As a wife, you can’t regularly experience existential crises like I do. In my mind, marriage is for more worldly people, people who have settled down in life. Because after you say “I do” comes the purchase of a house and the arrival of children. And quite frankly, I’m not comfortable with that. I openly admit it: I am not ready to get married. Now is not the time to tie the knot.
However, the lack of a princess cut or pear-shaped diamond on my hand seems to prove upsetting to those who know me. The amount of times per day that I am questioned about my relationship status is becoming rather alarming. During a recent trip to my dentist, the hygienist immediately grabbed my hand, and then let out an audible sigh. I was unsure whether I should apologize or just smile and walk away. Instead, upon further questioning, I blurted out, “No ring.

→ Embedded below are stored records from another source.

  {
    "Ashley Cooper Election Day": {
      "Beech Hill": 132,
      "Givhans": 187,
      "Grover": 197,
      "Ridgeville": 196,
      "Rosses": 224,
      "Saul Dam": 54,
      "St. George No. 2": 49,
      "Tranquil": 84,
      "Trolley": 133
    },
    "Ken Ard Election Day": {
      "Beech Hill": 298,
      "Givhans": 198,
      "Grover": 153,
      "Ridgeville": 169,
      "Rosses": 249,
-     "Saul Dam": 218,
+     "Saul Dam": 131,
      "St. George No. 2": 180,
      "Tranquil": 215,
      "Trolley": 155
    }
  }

Just some dry skin.” That seemed to put an end to the conversation.
In years past, while shopping with my mom, I could point out a wedding dress in a window and start a discussion about the cut and style. Now my comments on the beautiful gown are met with, “It is lovely. But there’s just one problem.”
The problem she’s talking about is my lack of left hand bling and failure to embrace the concept of holy matrimony. My college roommate who is living in Italy asks me when she’ll need to book a trip home for my wedding. I reassure her that she’ll have plenty of time to rack up frequent flier miles before my big day.

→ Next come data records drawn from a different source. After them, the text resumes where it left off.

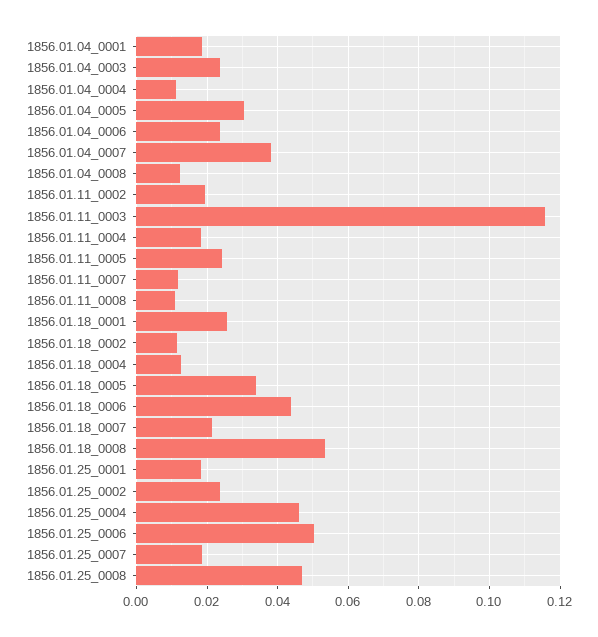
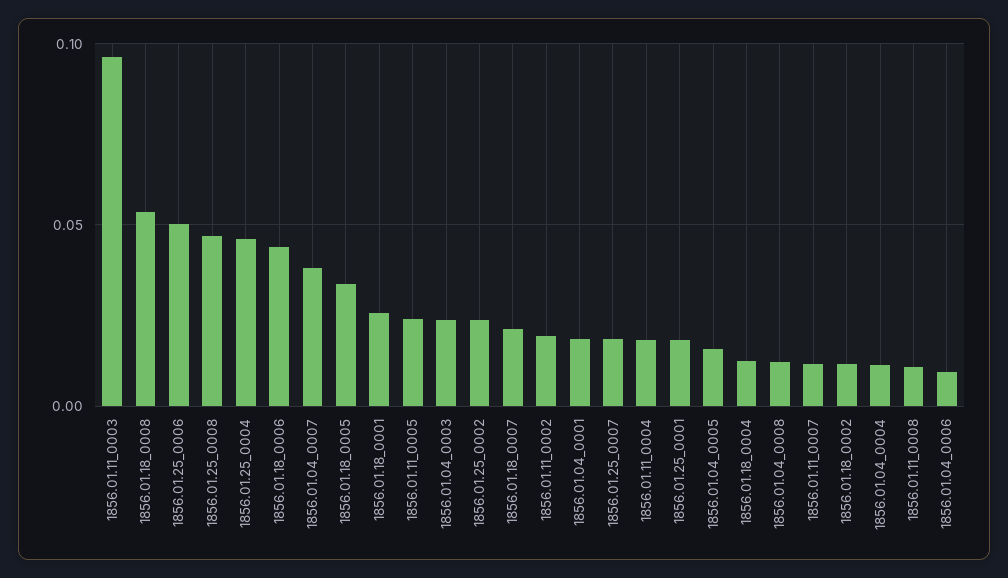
  {
    "1856.01.04_0001": 0.018,
    "1856.01.04_0003": 0.024,
    "1856.01.04_0004": 0.012,
-   "1856.01.04_0005": 0.03,
+   "1856.01.04_0005": 0.015,
-   "1856.01.04_0006": 0.024,
+   "1856.01.04_0006": 0.01,
    "1856.01.04_0007": 0.038,
    "1856.01.04_0008": 0.012,
    "1856.01.11_0002": 0.02,
-   "1856.01.11_0003": 0.116,
+   "1856.01.11_0003": 0.095,
    "1856.01.11_0004": 0.018,
    "1856.01.11_0005": 0.024,
    "1856.01.11_0007": 0.012,
    "1856.01.11_0008": 0.01,
    "1856.01.18_0001": 0.026,
    "1856.01.18_0002": 0.012,
    "1856.01.18_0004": 0.012,
    "1856.01.18_0005": 0.034,
    "1856.01.18_0006": 0.044,
    "1856.01.18_0007": 0.022,
    "1856.01.18_0008": 0.054,
    "1856.01.25_0001": 0.018,
    "1856.01.25_0002": 0.024,
    "1856.01.25_0004": 0.046,
    "1856.01.25_0006": 0.05,
    "1856.01.25_0007": 0.018,
    "1856.01.25_0008": 0.046
  }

In some ways, it feels like each passing day that I’m still just a girlfriend only adds to the pressure. After year one of our relationship, people in my life were asking if we were serious. At year two they wanted to know if he’s “The One.” When we moved in together, the anticipation about an impending engagement announcement reached a fever pitch. But by year four, it’s as if we’ve missed a deadline.
This is only heightened by the fact that each time I log on to Facebook I see a little heart in the top right corner announcing some high school classmate’s engagement. It worsens when I realize that couples that have been together half as long as we have are tying the knot. Combine this with the fact that when my boyfriend and I attend a family wedding we’re reminded that all of his cousins got married in chronological order and we’re up next, and it’s no surprise that I feel like our relationship is an hourglass with the sand running through. Time is running out to join the ranks of the blissfully wed.
Here’s the thing I’ve realized though: It doesn’t actually matter that I’m not engaged and we’ve been dating for four years. It doesn’t matter that I’m now almost 25. It’s not like when you’re a kid and you have to wait until you turn five to enter kindergarten so you won’t get there and wet your pants during the day. Age and length of time spent together have no correlation to readiness to say, “I do.” Some people are ready to take the plunge after a year, while other couples wait much longer.
Sometimes I feel as though I owe it to my family members or friends (or that one girl who likes all of my pictures on Facebook even though we don’t interact in real life) to get engaged. But the truth is that getting married isn’t a gift you give to your friends and relatives. Sure, they’ll get to enjoy the day. My mom will definitely cry. But that doesn’t mean that I’m letting anyone down by holding off until I feel ready.
The focus shouldn’t be on receiving a shiny piece of jewelry to show off. It’s not just about planning a bachelorette weekend with your best friends. While these elements are exciting, a wedding is one day and marriage is forever. Tying the knot should come when we both feel mature, ready, and stable enough to make that commitment to each other. And at this point in our lives, the only major commitment that we’re ready to make is watching an entire season of “Homeland” in one weekend. But you can bet that when my wedding day comes, I’ll have plenty of Pinterest ideas to put into action.